** Recorded information follows **

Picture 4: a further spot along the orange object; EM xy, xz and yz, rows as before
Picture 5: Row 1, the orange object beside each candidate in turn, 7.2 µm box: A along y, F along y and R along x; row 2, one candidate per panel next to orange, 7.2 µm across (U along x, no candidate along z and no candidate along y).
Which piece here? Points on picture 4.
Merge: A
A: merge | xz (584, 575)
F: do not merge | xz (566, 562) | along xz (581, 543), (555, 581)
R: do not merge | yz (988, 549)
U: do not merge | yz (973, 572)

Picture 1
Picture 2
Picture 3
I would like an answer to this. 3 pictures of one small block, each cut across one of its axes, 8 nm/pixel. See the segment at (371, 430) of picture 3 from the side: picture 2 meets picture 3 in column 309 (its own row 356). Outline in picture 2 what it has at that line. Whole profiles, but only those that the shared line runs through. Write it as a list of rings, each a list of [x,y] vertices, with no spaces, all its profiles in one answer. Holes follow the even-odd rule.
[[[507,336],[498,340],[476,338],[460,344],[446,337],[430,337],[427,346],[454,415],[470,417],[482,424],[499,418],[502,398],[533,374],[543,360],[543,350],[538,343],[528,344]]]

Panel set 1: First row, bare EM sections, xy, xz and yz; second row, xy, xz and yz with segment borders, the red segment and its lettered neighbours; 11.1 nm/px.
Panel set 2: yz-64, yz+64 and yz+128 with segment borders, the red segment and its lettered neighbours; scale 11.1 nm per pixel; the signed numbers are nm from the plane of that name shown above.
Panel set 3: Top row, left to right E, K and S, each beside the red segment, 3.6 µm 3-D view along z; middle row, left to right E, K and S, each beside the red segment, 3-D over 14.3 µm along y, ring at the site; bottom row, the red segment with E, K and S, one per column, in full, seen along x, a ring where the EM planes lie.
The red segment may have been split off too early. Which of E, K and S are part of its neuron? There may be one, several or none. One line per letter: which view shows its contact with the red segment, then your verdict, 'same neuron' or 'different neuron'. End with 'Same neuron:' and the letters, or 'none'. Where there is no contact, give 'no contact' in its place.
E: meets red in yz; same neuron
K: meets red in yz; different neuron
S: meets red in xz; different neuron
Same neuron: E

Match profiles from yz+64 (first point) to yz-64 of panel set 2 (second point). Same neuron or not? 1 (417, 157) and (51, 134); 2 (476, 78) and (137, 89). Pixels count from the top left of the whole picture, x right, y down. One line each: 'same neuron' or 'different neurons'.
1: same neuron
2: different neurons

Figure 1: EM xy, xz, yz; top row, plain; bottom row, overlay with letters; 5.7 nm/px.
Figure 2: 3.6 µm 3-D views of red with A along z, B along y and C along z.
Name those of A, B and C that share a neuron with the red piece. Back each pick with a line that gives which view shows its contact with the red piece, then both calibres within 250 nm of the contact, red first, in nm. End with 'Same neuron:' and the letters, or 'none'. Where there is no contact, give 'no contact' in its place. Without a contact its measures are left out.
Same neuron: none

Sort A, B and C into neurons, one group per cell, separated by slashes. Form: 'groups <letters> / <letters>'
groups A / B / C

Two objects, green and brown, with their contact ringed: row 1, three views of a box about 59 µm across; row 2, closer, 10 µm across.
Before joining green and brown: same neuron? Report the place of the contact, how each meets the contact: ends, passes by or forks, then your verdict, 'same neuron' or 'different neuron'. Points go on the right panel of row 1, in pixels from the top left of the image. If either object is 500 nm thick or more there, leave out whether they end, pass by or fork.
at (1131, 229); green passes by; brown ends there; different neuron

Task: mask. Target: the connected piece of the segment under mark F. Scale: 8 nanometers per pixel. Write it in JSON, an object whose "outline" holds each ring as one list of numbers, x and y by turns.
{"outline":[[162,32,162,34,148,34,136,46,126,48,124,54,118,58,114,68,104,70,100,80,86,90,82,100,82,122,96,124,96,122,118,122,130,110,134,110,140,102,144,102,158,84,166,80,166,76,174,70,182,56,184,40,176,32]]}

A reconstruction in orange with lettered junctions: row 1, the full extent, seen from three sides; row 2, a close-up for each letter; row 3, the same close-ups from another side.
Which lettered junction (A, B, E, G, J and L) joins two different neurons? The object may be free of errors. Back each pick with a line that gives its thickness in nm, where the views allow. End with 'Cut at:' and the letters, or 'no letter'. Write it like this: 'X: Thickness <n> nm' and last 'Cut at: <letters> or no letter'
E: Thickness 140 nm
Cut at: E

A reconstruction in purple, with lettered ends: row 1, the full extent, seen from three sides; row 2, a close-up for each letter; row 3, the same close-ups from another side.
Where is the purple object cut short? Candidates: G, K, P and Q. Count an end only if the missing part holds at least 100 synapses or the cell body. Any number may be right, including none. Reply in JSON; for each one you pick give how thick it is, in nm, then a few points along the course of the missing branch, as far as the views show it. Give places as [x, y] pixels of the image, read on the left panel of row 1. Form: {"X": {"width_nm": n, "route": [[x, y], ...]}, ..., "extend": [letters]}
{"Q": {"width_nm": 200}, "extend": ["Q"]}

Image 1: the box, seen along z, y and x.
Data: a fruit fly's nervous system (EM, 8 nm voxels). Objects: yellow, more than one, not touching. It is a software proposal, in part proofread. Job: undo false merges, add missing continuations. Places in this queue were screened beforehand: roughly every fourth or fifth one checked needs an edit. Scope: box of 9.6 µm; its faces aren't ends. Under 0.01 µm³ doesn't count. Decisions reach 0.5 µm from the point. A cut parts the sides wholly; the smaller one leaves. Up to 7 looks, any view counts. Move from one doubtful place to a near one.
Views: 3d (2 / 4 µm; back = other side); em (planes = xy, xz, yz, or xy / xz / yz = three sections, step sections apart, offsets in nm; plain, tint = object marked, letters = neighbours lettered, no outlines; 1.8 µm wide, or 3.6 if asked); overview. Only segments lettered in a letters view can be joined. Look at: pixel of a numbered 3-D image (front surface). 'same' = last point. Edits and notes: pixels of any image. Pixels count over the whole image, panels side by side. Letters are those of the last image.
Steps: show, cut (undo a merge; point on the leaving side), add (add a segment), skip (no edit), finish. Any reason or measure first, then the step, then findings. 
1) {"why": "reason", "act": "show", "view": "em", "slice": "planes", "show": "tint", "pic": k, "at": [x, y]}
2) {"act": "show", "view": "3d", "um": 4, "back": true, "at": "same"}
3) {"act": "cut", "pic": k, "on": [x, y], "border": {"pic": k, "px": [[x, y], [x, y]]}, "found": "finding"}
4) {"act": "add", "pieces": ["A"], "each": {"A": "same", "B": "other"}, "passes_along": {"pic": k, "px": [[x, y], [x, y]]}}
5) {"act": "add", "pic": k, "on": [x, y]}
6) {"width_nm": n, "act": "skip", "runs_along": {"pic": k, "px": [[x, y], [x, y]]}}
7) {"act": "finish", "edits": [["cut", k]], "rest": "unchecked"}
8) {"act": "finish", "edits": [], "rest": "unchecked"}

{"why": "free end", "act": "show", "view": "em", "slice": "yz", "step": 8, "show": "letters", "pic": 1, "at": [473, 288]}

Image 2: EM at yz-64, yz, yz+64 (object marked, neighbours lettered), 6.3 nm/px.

** End of Recorded information **

- **Activity**
Set down the entries above once more, verbatim.

- **Exercise response**
Picture 4: a further spot along the orange object; EM xy, xz and yz, rows as before
Picture 5: Row 1, the orange object beside each candidate in turn, 7.2 µm box: A along y, F along y and R along x; row 2, one candidate per panel next to orange, 7.2 µm across (U along x, no candidate along z and no candidate along y).
Which piece here? Points on picture 4.
Merge: A
A: merge | xz (584, 575)
F: do not merge | xz (566, 562) | along xz (581, 543), (555, 581)
R: do not merge | yz (988, 549)
U: do not merge | yz (973, 572)

Picture 1
Picture 2
Picture 3
I would like an answer to this. 3 pictures of one small block, each cut across one of its axes, 8 nm/pixel. See the segment at (371, 430) of picture 3 from the side: picture 2 meets picture 3 in column 309 (its own row 356). Outline in picture 2 what it has at that line. Whole profiles, but only those that the shared line runs through. Write it as a list of rings, each a list of [x,y] vertices, with no spaces, all its profiles in one answer. Holes follow the even-odd rule.
[[[507,336],[498,340],[476,338],[460,344],[446,337],[430,337],[427,346],[454,415],[470,417],[482,424],[499,418],[502,398],[533,374],[543,360],[543,350],[538,343],[528,344]]]

Panel set 1: First row, bare EM sections, xy, xz and yz; second row, xy, xz and yz with segment borders, the red segment and its lettered neighbours; 11.1 nm/px.
Panel set 2: yz-64, yz+64 and yz+128 with segment borders, the red segment and its lettered neighbours; scale 11.1 nm per pixel; the signed numbers are nm from the plane of that name shown above.
Panel set 3: Top row, left to right E, K and S, each beside the red segment, 3.6 µm 3-D view along z; middle row, left to right E, K and S, each beside the red segment, 3-D over 14.3 µm along y, ring at the site; bottom row, the red segment with E, K and S, one per column, in full, seen along x, a ring where the EM planes lie.
The red segment may have been split off too early. Which of E, K and S are part of its neuron? There may be one, several or none. One line per letter: which view shows its contact with the red segment, then your verdict, 'same neuron' or 'different neuron'. End with 'Same neuron:' and the letters, or 'none'. Where there is no contact, give 'no contact' in its place.
E: meets red in yz; same neuron
K: meets red in yz; different neuron
S: meets red in xz; different neuron
Same neuron: E

Match profiles from yz+64 (first point) to yz-64 of panel set 2 (second point). Same neuron or not? 1 (417, 157) and (51, 134); 2 (476, 78) and (137, 89). Pixels count from the top left of the whole picture, x right, y down. One line each: 'same neuron' or 'different neurons'.
1: same neuron
2: different neurons

Figure 1: EM xy, xz, yz; top row, plain; bottom row, overlay with letters; 5.7 nm/px.
Figure 2: 3.6 µm 3-D views of red with A along z, B along y and C along z.
Name those of A, B and C that share a neuron with the red piece. Back each pick with a line that gives which view shows its contact with the red piece, then both calibres within 250 nm of the contact, red first, in nm. End with 'Same neuron:' and the letters, or 'none'. Where there is no contact, give 'no contact' in its place. Without a contact its measures are left out.
Same neuron: none

Sort A, B and C into neurons, one group per cell, separated by slashes. Form: 'groups <letters> / <letters>'
groups A / B / C

Two objects, green and brown, with their contact ringed: row 1, three views of a box about 59 µm across; row 2, closer, 10 µm across.
Before joining green and brown: same neuron? Report the place of the contact, how each meets the contact: ends, passes by or forks, then your verdict, 'same neuron' or 'different neuron'. Points go on the right panel of row 1, in pixels from the top left of the image. If either object is 500 nm thick or more there, leave out whether they end, pass by or fork.
at (1131, 229); green passes by; brown ends there; different neuron

Task: mask. Target: the connected piece of the segment under mark F. Scale: 8 nanometers per pixel. Write it in JSON, an object whose "outline" holds each ring as one list of numbers, x and y by turns.
{"outline":[[162,32,162,34,148,34,136,46,126,48,124,54,118,58,114,68,104,70,100,80,86,90,82,100,82,122,96,124,96,122,118,122,130,110,134,110,140,102,144,102,158,84,166,80,166,76,174,70,182,56,184,40,176,32]]}

A reconstruction in orange with lettered junctions: row 1, the full extent, seen from three sides; row 2, a close-up for each letter; row 3, the same close-ups from another side.
Which lettered junction (A, B, E, G, J and L) joins two different neurons? The object may be free of errors. Back each pick with a line that gives its thickness in nm, where the views allow. End with 'Cut at:' and the letters, or 'no letter'. Write it like this: 'X: Thickness <n> nm' and last 'Cut at: <letters> or no letter'
E: Thickness 140 nm
Cut at: E

A reconstruction in purple, with lettered ends: row 1, the full extent, seen from three sides; row 2, a close-up for each letter; row 3, the same close-ups from another side.
Where is the purple object cut short? Candidates: G, K, P and Q. Count an end only if the missing part holds at least 100 synapses or the cell body. Any number may be right, including none. Reply in JSON; for each one you pick give how thick it is, in nm, then a few points along the course of the missing branch, as far as the views show it. Give places as [x, y] pixels of the image, read on the left panel of row 1. Form: {"X": {"width_nm": n, "route": [[x, y], ...]}, ..., "extend": [letters]}
{"Q": {"width_nm": 200}, "extend": ["Q"]}

Image 1: the box, seen along z, y and x.
Data: a fruit fly's nervous system (EM, 8 nm voxels). Objects: yellow, more than one, not touching. It is a software proposal, in part proofread. Job: undo false merges, add missing continuations. Places in this queue were screened beforehand: roughly every fourth or fifth one checked needs an edit. Scope: box of 9.6 µm; its faces aren't ends. Under 0.01 µm³ doesn't count. Decisions reach 0.5 µm from the point. A cut parts the sides wholly; the smaller one leaves. Up to 7 looks, any view counts. Move from one doubtful place to a near one.
Views: 3d (2 / 4 µm; back = other side); em (planes = xy, xz, yz, or xy / xz / yz = three sections, step sections apart, offsets in nm; plain, tint = object marked, letters = neighbours lettered, no outlines; 1.8 µm wide, or 3.6 if asked); overview. Only segments lettered in a letters view can be joined. Look at: pixel of a numbered 3-D image (front surface). 'same' = last point. Edits and notes: pixels of any image. Pixels count over the whole image, panels side by side. Letters are those of the last image.
Steps: show, cut (undo a merge; point on the leaving side), add (add a segment), skip (no edit), finish. Any reason or measure first, then the step, then findings. 
1) {"why": "reason", "act": "show", "view": "em", "slice": "planes", "show": "tint", "pic": k, "at": [x, y]}
2) {"act": "show", "view": "3d", "um": 4, "back": true, "at": "same"}
3) {"act": "cut", "pic": k, "on": [x, y], "border": {"pic": k, "px": [[x, y], [x, y]]}, "found": "finding"}
4) {"act": "add", "pieces": ["A"], "each": {"A": "same", "B": "other"}, "passes_along": {"pic": k, "px": [[x, y], [x, y]]}}
5) {"act": "add", "pic": k, "on": [x, y]}
6) {"width_nm": n, "act": "skip", "runs_along": {"pic": k, "px": [[x, y], [x, y]]}}
7) {"act": "finish", "edits": [["cut", k]], "rest": "unchecked"}
8) {"act": "finish", "edits": [], "rest": "unchecked"}

{"why": "free end", "act": "show", "view": "em", "slice": "yz", "step": 8, "show": "letters", "pic": 1, "at": [473, 288]}

Image 2: EM at yz-64, yz, yz+64 (object marked, neighbours lettered), 6.3 nm/px.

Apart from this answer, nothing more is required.